2. Quality is more important than price. The results of health-care demand studies support the hypothesis that price plays a limited role in determining use of health care. However, quality may have a stronger impact on health-care use than it does on family planning use. For example, Lavy and Germain (1996) found that fee increases contributed little to the dramatic decline in health-facility use in Ghana between 1973 and 1987, particularly in comparison to the effects of distance and service quality. This type IV study used a nationally representative survey of the population and a comprehensive survey of facility characteristics. A study in Nigeria (World Bank, 1991) also found that the impact of quality on use was far greater than that of price, and that quality improvements could offset the impact of higher prices.

The role of quality in determining the demand for health care is confirmed by the results of type V studies. Litvack and Bodart (1993) conducted research based on a natural experiment in Cameroon, through which three of five facilities introduced a user fee and quality improvements, and two introduced fees but did not make improvements. They found that while fees do have some effect on demand, this effect is limited when quality improvements are made simultaneously.1

A similar study conducted under the Health Financing and Sustainability (HFS) project in Niger (Ellis and Chawla, 1994 in Wouters, 1994) assessed the impact of two types of payment systems, introduced in conjunction with quality improvements (improved drug supply), on revenues and demand. The positive effects of quality improvements again offset the demand-dampening effects of price.

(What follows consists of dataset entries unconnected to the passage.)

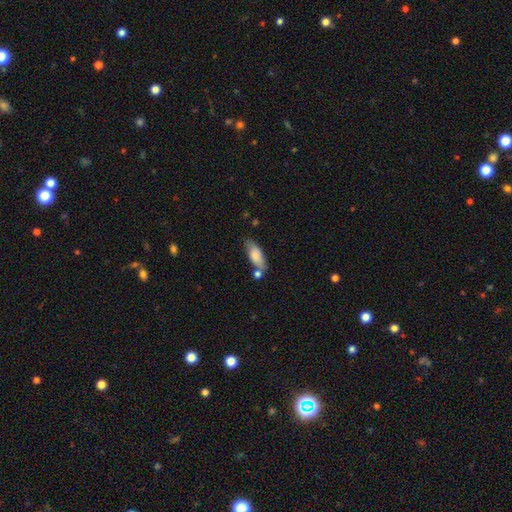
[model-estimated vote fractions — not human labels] Smooth or featured?
  - smooth: 79% *
  - featured or disk: 15%
  - star or artifact: 6%
How rounded?
  - in between: 76% *
  - cigar-shaped: 21%
  - round: 2%
Merging?
  - none: 59% *
  - minor disturbance: 19%
  - merger: 16%
  - major disturbance: 5%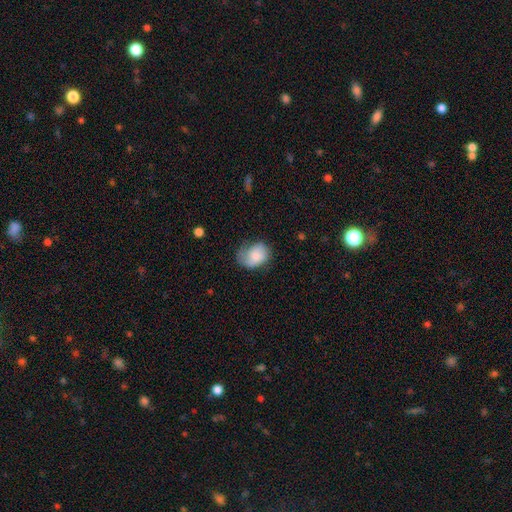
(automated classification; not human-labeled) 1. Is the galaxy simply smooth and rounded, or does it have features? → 72% smooth, 21% featured or disk, 7% star or artifact.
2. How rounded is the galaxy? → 63% in between, 36% round, 1% cigar-shaped.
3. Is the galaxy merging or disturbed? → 41% none, 36% minor disturbance, 21% major disturbance, 2% merger.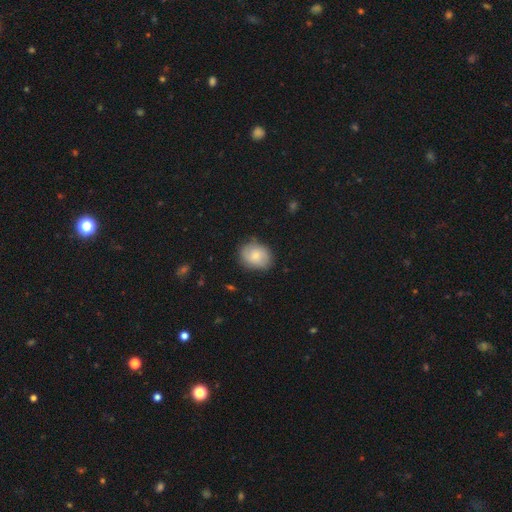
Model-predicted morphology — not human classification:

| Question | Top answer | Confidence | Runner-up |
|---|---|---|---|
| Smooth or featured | smooth | 64% | featured or disk (29%) |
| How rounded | round | 50% | in between (49%) |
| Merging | none | 78% | minor disturbance (17%) |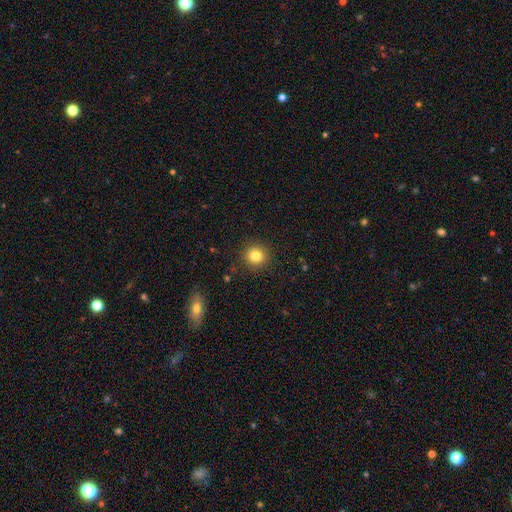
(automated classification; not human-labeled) A smooth galaxy with no disk features (82%) that is round (92%).

Vote fractions:
- Smooth or featured? smooth: 82% / star or artifact: 12% / featured or disk: 6%
- How rounded? round: 92% / in between: 7% / cigar-shaped: 1%
- Merging? none: 91% / minor disturbance: 6% / major disturbance: 2% / merger: 1%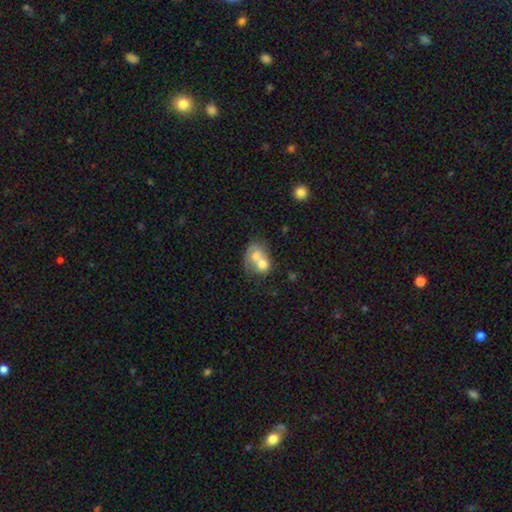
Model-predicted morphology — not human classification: This appears to be a smooth galaxy with no disk features (60%) that is in between round and cigar-shaped (53%). Merging: merger (73%).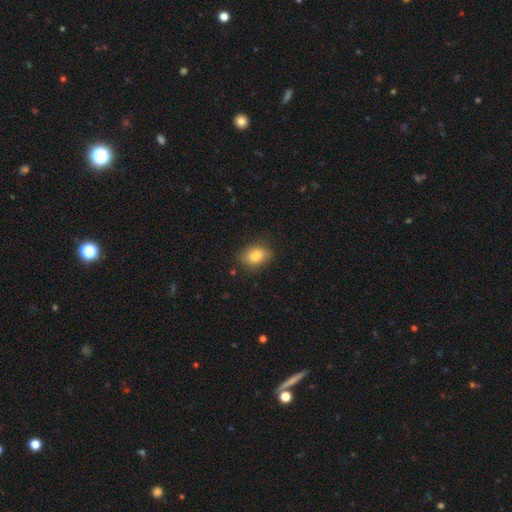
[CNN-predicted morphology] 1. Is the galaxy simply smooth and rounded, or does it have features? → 84% smooth, 8% star or artifact, 8% featured or disk.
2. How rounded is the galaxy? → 69% in between, 30% round, 1% cigar-shaped.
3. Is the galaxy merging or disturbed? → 82% none, 14% minor disturbance, 3% major disturbance, 1% merger.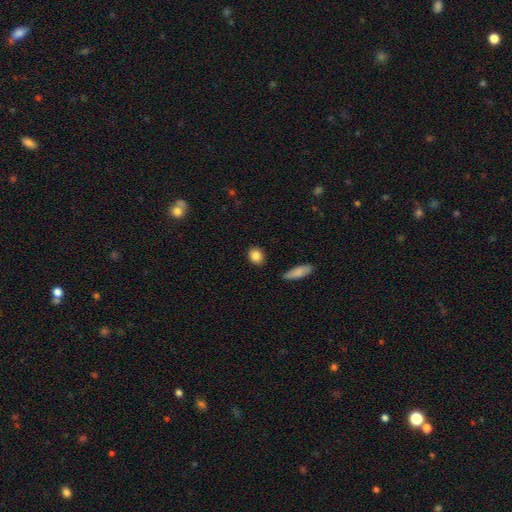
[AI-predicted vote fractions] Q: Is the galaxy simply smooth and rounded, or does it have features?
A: smooth — 86%.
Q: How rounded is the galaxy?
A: round — 50%.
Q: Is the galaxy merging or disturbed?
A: none — 87%.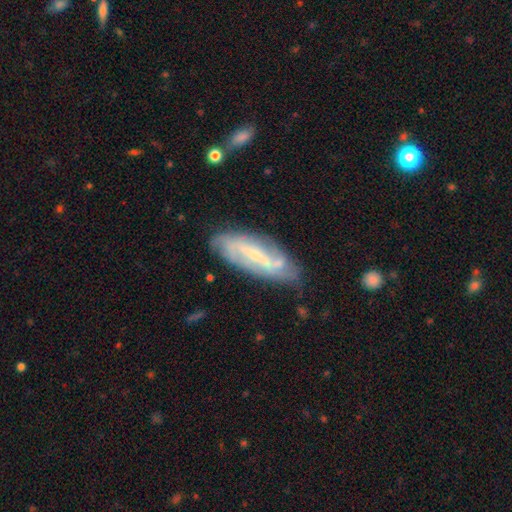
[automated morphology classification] type=featured or disk (73%); edge-on=no (84%); bar=strong (42%); spiral arms=yes (84%); winding=medium (36%); arm count=2 (54%); bulge=small (64%); merging=none (71%).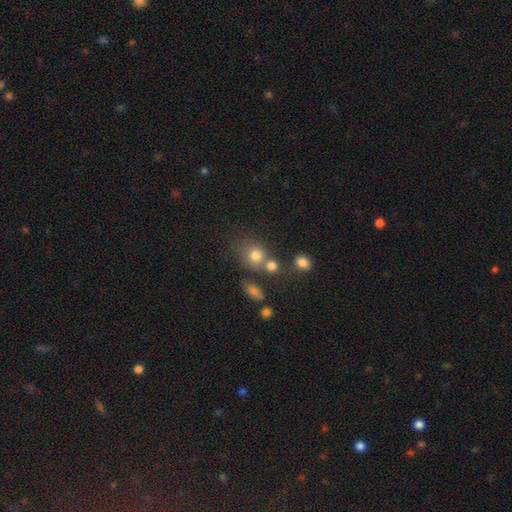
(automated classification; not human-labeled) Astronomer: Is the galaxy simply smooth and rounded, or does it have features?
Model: smooth — 76%.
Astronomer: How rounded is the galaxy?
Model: round — 76%.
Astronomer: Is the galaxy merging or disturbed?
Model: none — 54% (runner-up: merger, 29%).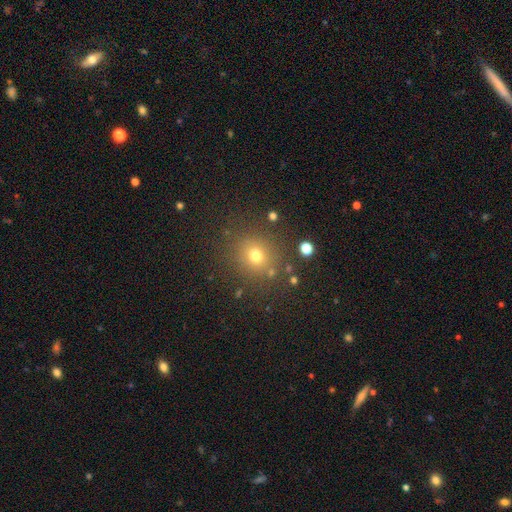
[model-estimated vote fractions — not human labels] Overall: smooth (70%). How rounded: round (87%). Merging: none (83%).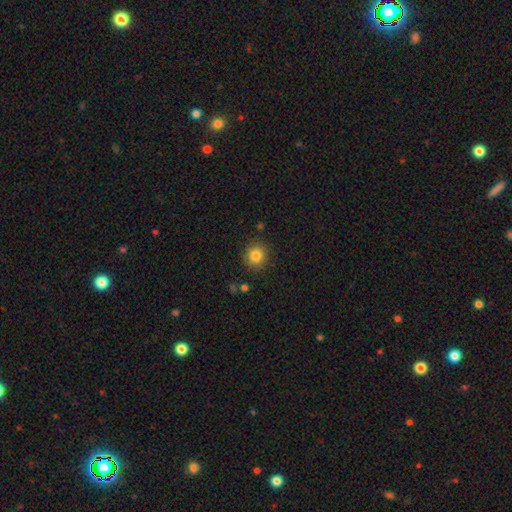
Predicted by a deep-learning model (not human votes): Smooth or featured? smooth (83%)
How rounded? round (89%)
Merging? none (88%)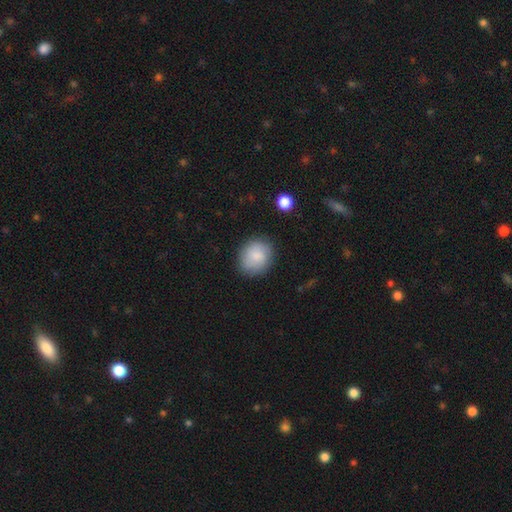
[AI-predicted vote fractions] This is clearly a smooth galaxy (83%). How rounded: likely round (71%). Merging: clearly none (80%).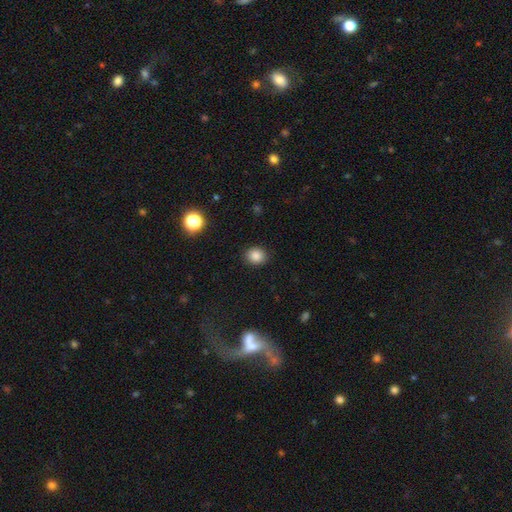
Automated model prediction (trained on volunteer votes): Smooth or featured? smooth (85%)
How rounded? round (73%)
Merging? none (89%)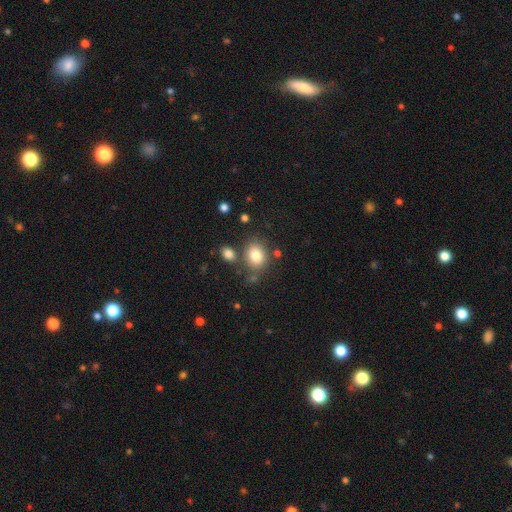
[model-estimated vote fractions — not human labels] A smooth galaxy with no disk features (80%) that is round (51%). Merging: none (70%).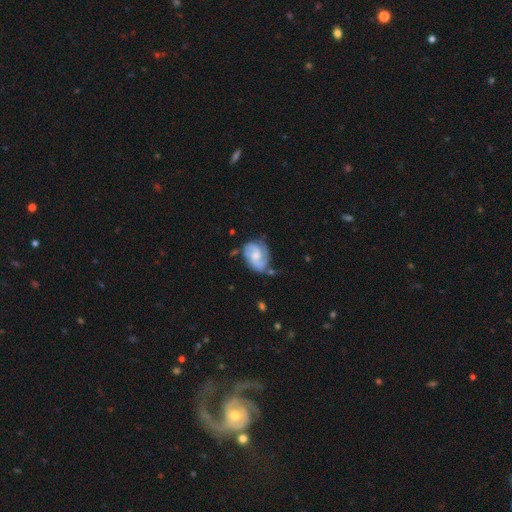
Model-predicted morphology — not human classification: smooth-or-featured: featured or disk: 80% | smooth: 14% | star or artifact: 6%
  disk-edge-on: no: 98% | yes: 2%
    bar: no: 55% | weak: 39% | strong: 6%
    has-spiral-arms: yes: 95% | no: 5%
      spiral-winding: medium: 47% | tight: 36% | loose: 16%
      spiral-arm-count: 2: 67% | 3: 14% | can't tell: 11% | 1: 3% | 4: 2% | more than 4: 2%
    bulge-size: moderate: 48% | small: 35% | none: 10% | large: 6% | dominant: 1%
  merging: none: 54% | minor disturbance: 28% | major disturbance: 12% | merger: 6%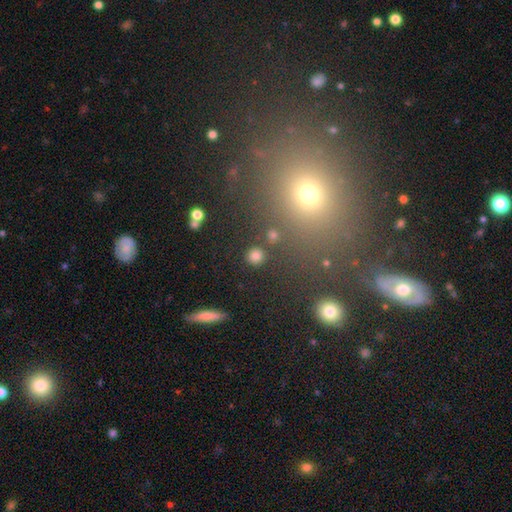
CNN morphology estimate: Smooth or featured? Predicted: smooth (p=0.80). How rounded? Predicted: round (p=0.93). Merging? Predicted: none (p=0.87).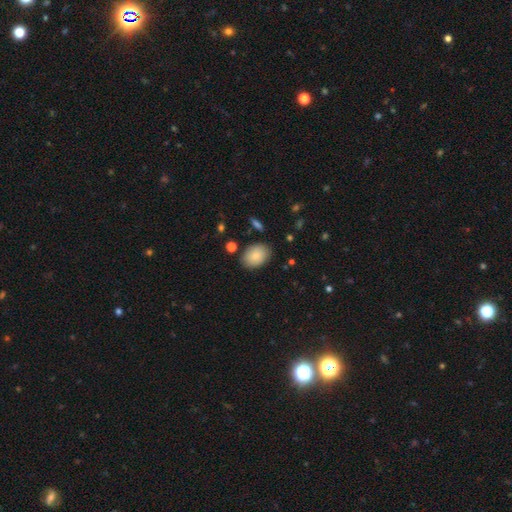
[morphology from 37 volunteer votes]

3. Improving quality can be costly. Wouters et al. (1993) caution that the cost of implementing necessary quality improvements could outstrip potential fee revenues, given the lack of a service base in many settings. This is particularly true in sub-Saharan Africa. For example, the value of drugs that facilities consumed in one Niger district undergoing quality improvements was 2.5 times higher than the annual Ministry of Health drug budget. The authors suggest that even if the primary purpose of fees is to raise revenue to improve services -- or if quality improvements are necessary to prevent demand from falling in response to prices -- initial improvements will require financing beyond fee revenues. If, on the other hand, the purpose of fees is to cover existing costs, making quality improvements may make it impossible to achieve this objective.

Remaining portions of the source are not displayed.